Ursodeoxycholic acid (Actigall) is recommended for cats with all types of inflammatory liver disease. It has antiinflammatory, immunomodulatory, and antifibrotic properties as well as increasing fluidity of biliary secretions. Ursodeoxycholic acid has safely been administered to cats at a dose of 10 to 15 mg/kg q24h PO. Efficacy has not been established for any type of feline liver disease, but clinical trials in human patients with hepatitis support improved quality of life. Adverse effects in cats are uncommon and usually limited to mild diarrhea. Antioxidants such as S-Adenosylmethionine or vitamin E should also be considered to prevent or decrease lipid peroxidation in the hepatocytes. S-Adenosylmethionine is dosed at 20 mg/kg SID for cats, and is available in 90 mg tablets from Nutromax. Vitamin E is typically dosed at 10 to 100 IU/kg administered once daily.
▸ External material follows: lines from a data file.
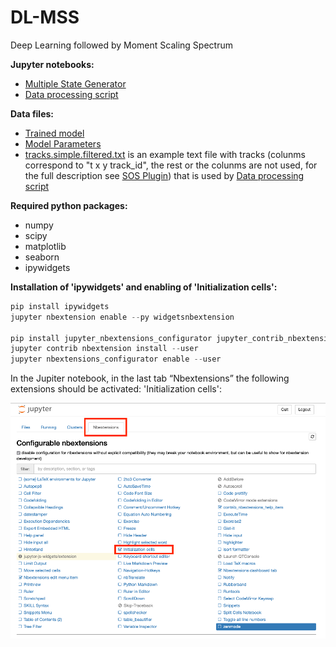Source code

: # DL-MSS

Deep Learning followed by Moment Scaling Spectrum

**Jupyter notebooks:**
* [Multiple State Generator](./MA_MultipleStateGenerator.ipynb) 
* [Data processing script](./MA_DataProcessing_UserFriendly_NEW.ipynb)

**Data files:**
* [Trained model](./Model_Bidirectional_NoShape_3state_Tr10000)
* [Model Parameters](./Parameters_Model_Bidirectional_NoShape_3state_Tr10000.txt)
* [tracks.simple.filtered.txt](./tracks.simple.filtered.txt) is an example text file with tracks (colunms correspond to "t x y track_id", the rest or the colunms are not used, for the full description see [SOS Plugin](http://smal.ws/wp/software/sosplugin/)) that is used by [Data processing script](./MA_DataProcessing_UserFriendly_NEW.ipynb)

**Required python packages:**
* numpy
* scipy
* matplotlib
* seaborn
* ipywidgets

**Installation of 'ipywidgets' and enabling of 'Initialization cells':**

```python
pip install ipywidgets
jupyter nbextension enable --py widgetsnbextension

pip install jupyter_nbextensions_configurator jupyter_contrib_nbextensions
jupyter contrib nbextension install --user
jupyter nbextensions_configurator enable --user
```



In the Jupiter notebook, in the last tab “Nbextensions” the following extensions should be activated:
'Initialization cells':

![Activating Initialization Cells](./initcells.png)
Cats with neutrophilic cholangitis require aggressive supportive care. These cats are frequently acutely ill and have fluid and electrolyte derangements which should be corrected. Treatment with injectable vitamin K1 (5 mg/cat q 1-2 days IM) can be given if bleeding diatheses develop. Hepatic encephalopathy appears to be relatively uncommon in cats with acquired liver diseases and is manifest most frequently by excessive salivation. Hepatic encephalopathy can be managed by giving lactulose orally (0.5-1.0 ml/kg q8h PO) with or without addition of enteric antibiotics (neomycin 20 mg/kg q8-12h PO).
Response of cholangitis cats to therapy should be monitored through use of serial complete blood counts and chemistry profiles.
Persistent increases in ALT activity and serum total bilirubin concentration and/or increasing SAP activity suggest that treatment has been inadequate. Low dose weekly methotrexate therapy has been used in a few affected cats.
Limited studies of the response of cholangitis cases to antibiotic treatment suggest that survival of cats with neutrophilic and lymphocytic cholangitis are similar. Approximately half of the cats die or are euthanized within 90 days after diagnosis. The other half has prolonged survival. Hopefully, initiation of standard treatment protocols combined with surgical correction of bile duct obstruction (when needed) will increase the number of cats with long term survival.